Doch auch wenn die Integration in die deutsche Gesellschaft, gerade bei der Jugend, so weit fortgeschritten ist, gibt Paul zu, dass man einige Unterschiede noch bemerken kann. „Im Vergleich zu meinen deutschen Freunden wurde ich schon etwas strenger erzogen. Und ich glaube auch, dass die Werte in russlanddeutschen Familien insgesamt etwas konservativer sind als in bundesdeutschen.” So spielt die Familie auch heute noch eine sehr zentrale Rolle im Leben der Aussiedler. Ob er selbst bald heiraten wolle, wie es in Kasachstan in seinem Alter üblich wäre? „Nein, nein. Da warte ich lieber noch. In dieser Beziehung bin ich ganz deutsch.”

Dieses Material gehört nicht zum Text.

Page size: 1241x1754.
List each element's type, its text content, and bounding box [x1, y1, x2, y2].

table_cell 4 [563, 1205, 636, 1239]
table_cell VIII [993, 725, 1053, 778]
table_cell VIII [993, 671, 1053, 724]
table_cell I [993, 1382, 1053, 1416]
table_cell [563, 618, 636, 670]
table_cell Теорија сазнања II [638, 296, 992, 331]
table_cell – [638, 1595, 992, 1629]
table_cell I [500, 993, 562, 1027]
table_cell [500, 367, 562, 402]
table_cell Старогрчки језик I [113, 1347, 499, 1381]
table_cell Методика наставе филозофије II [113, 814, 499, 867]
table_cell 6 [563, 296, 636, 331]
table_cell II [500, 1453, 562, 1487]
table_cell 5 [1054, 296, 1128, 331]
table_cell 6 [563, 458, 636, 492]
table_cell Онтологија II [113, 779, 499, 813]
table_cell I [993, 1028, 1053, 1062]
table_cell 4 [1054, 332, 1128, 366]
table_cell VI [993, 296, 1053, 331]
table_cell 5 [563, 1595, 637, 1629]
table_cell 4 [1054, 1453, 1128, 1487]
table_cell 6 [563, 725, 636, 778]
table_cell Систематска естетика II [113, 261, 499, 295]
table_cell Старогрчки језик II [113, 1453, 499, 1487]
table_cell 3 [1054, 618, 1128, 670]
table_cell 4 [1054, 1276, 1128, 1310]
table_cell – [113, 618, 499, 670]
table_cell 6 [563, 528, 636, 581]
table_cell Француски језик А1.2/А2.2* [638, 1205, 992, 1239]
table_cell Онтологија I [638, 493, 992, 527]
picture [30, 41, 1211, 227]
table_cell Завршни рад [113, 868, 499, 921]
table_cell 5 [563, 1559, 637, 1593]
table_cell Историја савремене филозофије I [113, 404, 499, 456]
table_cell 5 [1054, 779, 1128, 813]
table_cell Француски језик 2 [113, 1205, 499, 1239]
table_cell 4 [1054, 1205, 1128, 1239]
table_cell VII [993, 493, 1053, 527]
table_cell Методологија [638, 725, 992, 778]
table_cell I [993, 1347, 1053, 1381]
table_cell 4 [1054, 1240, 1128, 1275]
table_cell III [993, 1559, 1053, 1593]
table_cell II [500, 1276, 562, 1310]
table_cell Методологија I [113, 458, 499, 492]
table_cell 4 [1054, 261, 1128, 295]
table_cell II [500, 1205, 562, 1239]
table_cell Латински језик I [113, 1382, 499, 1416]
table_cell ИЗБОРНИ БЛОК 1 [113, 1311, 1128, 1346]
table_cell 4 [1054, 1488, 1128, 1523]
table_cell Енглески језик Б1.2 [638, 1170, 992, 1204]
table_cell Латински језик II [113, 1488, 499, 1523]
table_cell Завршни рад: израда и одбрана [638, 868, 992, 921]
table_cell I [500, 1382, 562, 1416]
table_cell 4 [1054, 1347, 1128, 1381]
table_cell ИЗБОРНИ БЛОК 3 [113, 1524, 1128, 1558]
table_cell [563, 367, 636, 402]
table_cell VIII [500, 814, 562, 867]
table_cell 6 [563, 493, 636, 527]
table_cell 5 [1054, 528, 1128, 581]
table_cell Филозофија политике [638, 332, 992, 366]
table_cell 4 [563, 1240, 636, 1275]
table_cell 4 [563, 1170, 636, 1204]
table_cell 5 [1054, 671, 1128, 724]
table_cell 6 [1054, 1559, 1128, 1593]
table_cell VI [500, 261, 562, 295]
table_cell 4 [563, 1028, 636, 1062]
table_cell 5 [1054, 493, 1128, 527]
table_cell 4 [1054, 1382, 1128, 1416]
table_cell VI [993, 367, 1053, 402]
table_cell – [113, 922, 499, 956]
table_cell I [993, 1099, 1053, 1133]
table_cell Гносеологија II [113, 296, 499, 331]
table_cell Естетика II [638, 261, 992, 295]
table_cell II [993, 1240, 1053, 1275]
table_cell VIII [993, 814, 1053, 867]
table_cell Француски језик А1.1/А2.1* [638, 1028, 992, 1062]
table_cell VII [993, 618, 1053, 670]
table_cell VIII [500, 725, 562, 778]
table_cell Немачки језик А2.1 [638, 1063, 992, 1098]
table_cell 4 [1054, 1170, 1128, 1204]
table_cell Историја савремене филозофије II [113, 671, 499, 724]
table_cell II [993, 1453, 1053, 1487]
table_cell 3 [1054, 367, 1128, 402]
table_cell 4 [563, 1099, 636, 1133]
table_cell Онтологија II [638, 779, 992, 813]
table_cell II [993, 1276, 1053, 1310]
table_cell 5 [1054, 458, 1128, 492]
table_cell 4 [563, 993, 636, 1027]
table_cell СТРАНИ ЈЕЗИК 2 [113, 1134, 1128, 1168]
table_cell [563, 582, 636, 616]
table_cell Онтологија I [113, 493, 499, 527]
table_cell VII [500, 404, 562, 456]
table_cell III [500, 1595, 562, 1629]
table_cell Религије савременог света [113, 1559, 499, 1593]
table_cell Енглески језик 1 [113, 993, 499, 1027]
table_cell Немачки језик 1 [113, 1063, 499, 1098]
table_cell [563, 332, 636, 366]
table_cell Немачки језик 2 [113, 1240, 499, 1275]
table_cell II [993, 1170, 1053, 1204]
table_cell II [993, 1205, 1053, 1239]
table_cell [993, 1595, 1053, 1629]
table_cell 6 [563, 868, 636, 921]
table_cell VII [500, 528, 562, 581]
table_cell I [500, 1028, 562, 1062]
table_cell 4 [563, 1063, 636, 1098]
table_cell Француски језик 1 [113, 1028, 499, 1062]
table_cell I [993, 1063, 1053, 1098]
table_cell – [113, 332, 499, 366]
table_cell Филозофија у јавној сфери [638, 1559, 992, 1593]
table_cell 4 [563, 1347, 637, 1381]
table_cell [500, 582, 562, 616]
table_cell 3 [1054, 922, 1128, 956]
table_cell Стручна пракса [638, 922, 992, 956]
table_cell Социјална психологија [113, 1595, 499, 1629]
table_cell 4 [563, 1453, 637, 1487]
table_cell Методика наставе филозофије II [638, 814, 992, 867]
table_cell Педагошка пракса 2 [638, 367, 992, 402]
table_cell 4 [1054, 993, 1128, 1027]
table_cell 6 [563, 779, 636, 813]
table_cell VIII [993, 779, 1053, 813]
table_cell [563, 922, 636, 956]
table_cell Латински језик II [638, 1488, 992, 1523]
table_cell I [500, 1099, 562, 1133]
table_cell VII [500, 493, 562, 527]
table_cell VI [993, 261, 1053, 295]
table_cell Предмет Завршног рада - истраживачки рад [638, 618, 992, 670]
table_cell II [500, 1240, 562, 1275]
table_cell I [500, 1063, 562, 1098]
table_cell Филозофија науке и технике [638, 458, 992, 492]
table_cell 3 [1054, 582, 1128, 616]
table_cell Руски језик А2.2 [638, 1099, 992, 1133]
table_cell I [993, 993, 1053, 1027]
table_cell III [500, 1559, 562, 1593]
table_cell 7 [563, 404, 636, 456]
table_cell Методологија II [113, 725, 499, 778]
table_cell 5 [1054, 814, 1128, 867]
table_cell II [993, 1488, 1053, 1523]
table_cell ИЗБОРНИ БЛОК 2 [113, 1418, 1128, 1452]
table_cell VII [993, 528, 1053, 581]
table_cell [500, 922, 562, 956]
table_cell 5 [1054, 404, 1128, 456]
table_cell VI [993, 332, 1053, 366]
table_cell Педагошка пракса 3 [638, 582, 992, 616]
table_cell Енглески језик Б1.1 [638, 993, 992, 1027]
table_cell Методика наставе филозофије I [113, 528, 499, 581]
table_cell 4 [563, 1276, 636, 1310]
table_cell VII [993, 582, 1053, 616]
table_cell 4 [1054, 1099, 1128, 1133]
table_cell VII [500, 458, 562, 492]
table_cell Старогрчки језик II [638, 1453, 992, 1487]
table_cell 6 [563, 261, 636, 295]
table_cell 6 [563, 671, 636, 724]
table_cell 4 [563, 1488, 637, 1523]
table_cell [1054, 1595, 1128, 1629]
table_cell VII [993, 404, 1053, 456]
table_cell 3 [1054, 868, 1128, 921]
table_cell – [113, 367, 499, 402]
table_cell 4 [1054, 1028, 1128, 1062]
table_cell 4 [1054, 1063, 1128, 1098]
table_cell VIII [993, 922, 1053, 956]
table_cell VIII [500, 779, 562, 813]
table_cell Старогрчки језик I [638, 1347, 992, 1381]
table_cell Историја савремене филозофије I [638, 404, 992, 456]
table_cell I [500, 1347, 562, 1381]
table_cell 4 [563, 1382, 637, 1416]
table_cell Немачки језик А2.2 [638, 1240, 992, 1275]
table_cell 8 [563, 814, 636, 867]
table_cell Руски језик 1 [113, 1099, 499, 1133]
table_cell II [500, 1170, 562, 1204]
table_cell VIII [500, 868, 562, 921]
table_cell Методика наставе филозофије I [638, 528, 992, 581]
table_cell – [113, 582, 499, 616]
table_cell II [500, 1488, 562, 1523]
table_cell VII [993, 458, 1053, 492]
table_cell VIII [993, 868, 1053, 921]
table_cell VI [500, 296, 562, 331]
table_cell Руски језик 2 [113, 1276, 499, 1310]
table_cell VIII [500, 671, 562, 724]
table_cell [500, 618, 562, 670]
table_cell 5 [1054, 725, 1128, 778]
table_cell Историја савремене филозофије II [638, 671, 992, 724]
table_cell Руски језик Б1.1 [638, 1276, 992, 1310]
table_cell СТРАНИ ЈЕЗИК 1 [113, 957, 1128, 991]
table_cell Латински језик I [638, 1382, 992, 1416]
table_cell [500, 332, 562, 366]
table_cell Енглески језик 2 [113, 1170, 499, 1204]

Paul, der nie Russisch gelernt hat, fühlt trotzdem eine gewisse Verbindung zu dem Land, in dem er geboren wurde. Gerne würde er einmal mit seinen Eltern zusammen nach Kasachstan reisen. „Einmal das Dorf sehen, aus dem meine Familie kommt, wäre schon sehr interessant.” Seine Zukunft sieht er aber definitiv in Deutschland oder in einem anderen Land der Europäischen Union. „Ich bin hier aufgewachsen und fühle mich hier wohl. Und durch die Freizügigkeit in Europa habe ich hier einfach die besseren Chancen.”